Task: Nothing but the lines from the one containing "Instruction: Give me" through the end of the data below may appear in the response, each one exact.

——

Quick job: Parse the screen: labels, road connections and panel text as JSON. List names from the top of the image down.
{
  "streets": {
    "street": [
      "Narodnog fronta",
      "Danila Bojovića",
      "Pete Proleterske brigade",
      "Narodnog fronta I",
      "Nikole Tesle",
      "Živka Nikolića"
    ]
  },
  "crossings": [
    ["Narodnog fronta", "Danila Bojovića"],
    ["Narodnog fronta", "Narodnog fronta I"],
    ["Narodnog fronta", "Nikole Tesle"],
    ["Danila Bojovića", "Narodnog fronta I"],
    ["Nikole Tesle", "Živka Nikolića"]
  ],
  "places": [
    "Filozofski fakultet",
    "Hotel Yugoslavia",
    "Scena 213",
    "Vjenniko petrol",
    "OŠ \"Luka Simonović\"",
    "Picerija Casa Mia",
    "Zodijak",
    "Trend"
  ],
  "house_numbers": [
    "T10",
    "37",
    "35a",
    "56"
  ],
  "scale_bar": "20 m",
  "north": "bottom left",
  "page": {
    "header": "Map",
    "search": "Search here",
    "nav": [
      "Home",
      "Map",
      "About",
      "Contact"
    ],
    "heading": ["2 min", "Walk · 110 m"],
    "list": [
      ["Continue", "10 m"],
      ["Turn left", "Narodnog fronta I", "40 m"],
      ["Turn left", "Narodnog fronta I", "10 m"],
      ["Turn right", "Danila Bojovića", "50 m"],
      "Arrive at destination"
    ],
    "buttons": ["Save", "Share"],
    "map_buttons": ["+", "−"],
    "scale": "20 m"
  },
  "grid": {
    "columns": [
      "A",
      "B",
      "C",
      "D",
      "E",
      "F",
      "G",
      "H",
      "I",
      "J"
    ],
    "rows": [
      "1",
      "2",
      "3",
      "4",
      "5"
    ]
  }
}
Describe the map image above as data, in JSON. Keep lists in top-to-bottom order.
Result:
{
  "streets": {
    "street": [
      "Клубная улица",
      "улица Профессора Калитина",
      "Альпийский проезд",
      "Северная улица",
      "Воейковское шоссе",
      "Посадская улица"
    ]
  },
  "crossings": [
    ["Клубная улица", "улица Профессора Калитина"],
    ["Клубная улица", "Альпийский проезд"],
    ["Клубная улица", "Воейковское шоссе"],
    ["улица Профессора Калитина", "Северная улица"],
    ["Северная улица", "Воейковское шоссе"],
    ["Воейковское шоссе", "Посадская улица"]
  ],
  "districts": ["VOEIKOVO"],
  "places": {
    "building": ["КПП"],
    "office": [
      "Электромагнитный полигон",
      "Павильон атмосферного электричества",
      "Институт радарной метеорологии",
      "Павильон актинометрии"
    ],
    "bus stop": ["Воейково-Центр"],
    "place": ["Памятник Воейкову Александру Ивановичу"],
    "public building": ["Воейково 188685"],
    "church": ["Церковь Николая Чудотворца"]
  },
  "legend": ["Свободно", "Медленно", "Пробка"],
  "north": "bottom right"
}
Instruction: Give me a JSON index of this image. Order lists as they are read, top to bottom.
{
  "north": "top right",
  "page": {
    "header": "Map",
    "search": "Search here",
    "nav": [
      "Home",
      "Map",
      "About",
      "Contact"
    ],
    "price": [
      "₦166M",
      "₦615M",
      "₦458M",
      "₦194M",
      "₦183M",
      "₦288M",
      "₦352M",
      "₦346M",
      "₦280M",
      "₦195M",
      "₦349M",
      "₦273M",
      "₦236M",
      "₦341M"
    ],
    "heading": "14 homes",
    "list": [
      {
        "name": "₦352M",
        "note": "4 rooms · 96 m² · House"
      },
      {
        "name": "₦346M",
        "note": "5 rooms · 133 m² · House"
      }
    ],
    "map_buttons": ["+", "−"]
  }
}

——

Solution below:
Instruction: Give me a JSON index of this image. Order lists as they are read, top to bottom.
{
  "north": "top right",
  "page": {
    "header": "Map",
    "search": "Search here",
    "nav": [
      "Home",
      "Map",
      "About",
      "Contact"
    ],
    "price": [
      "₦166M",
      "₦615M",
      "₦458M",
      "₦194M",
      "₦183M",
      "₦288M",
      "₦352M",
      "₦346M",
      "₦280M",
      "₦195M",
      "₦349M",
      "₦273M",
      "₦236M",
      "₦341M"
    ],
    "heading": "14 homes",
    "list": [
      {
        "name": "₦352M",
        "note": "4 rooms · 96 m² · House"
      },
      {
        "name": "₦346M",
        "note": "5 rooms · 133 m² · House"
      }
    ],
    "map_buttons": ["+", "−"]
  }
}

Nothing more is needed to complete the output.